One thinks of angels, of course, because how can it be so white in that metallic gray that falls even on sunny streets just after a shelling.
I think about a man and a woman I passed forty minutes after the attack, sitting at a table on the terrace drinking coffee and looking at each other. The tablecloth on the table is white. The woman's shoes with small, wide heels were white. In the evening, I unconsciously measured the distance from them to the conditional place of the man in white-850 meters from the metallic gray that does not descend but falls to the street, but collapses after a bomb or rocket.
I think about their white, and how they feel sitting there, whether the sirens of ambulances, the signals of cars that can't move in the long, tight traffic jam, all these people moving to and from the site of the shelling, and me staring at them so obscenely, make me wonder if they came before the attack or after.

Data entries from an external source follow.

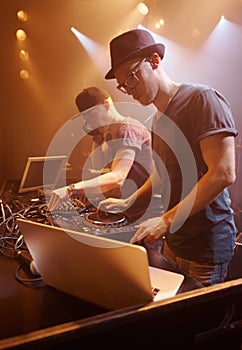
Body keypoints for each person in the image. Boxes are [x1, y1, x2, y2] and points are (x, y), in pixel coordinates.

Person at [98, 28, 238, 286]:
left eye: (131, 77)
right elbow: (162, 173)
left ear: (154, 61)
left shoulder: (202, 99)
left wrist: (165, 220)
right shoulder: (156, 121)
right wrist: (130, 199)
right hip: (174, 241)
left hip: (206, 246)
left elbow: (223, 172)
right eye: (122, 84)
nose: (128, 89)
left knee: (200, 322)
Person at [48, 86, 155, 221]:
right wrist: (97, 137)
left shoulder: (129, 129)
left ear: (105, 105)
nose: (91, 123)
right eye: (86, 119)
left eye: (92, 116)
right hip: (129, 207)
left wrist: (71, 190)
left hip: (147, 212)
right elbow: (97, 168)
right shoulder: (109, 136)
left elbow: (118, 177)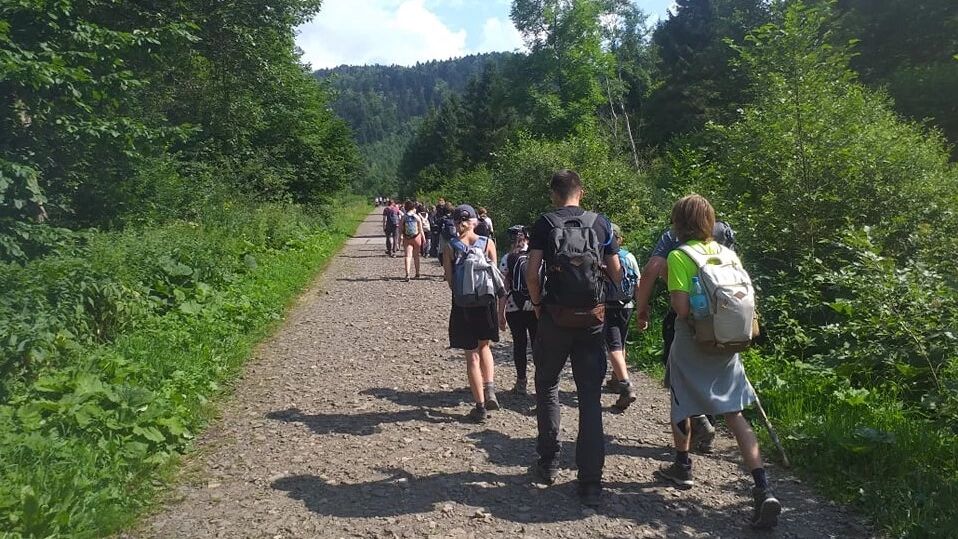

I wonder what I was doing at that moment, but there's no need to strain too much, I know what I was doing - laughing obscenely loudly.I think about two men. About the man in pure white in the picture, and about the man in bloody white in Okhmatdyt in the other pictures. Something so different comes to mind, as if someone is scratching a school blackboard with a long fingernail. Perhaps this is just an assumption that nothing indecent happened to the man in white today, and too much happened to the man in decent white. But there is still tomorrow. And as my friend, the writer Victoria Amelina, wrote in her first and last poems before she was killed by a rocket: “Today is not you. Stand down.”
When I think about whiteness, I think about the closeness of the word to painfulness, and about the fact that it is I who feels indecent today, because nothing indecent has happened to me today.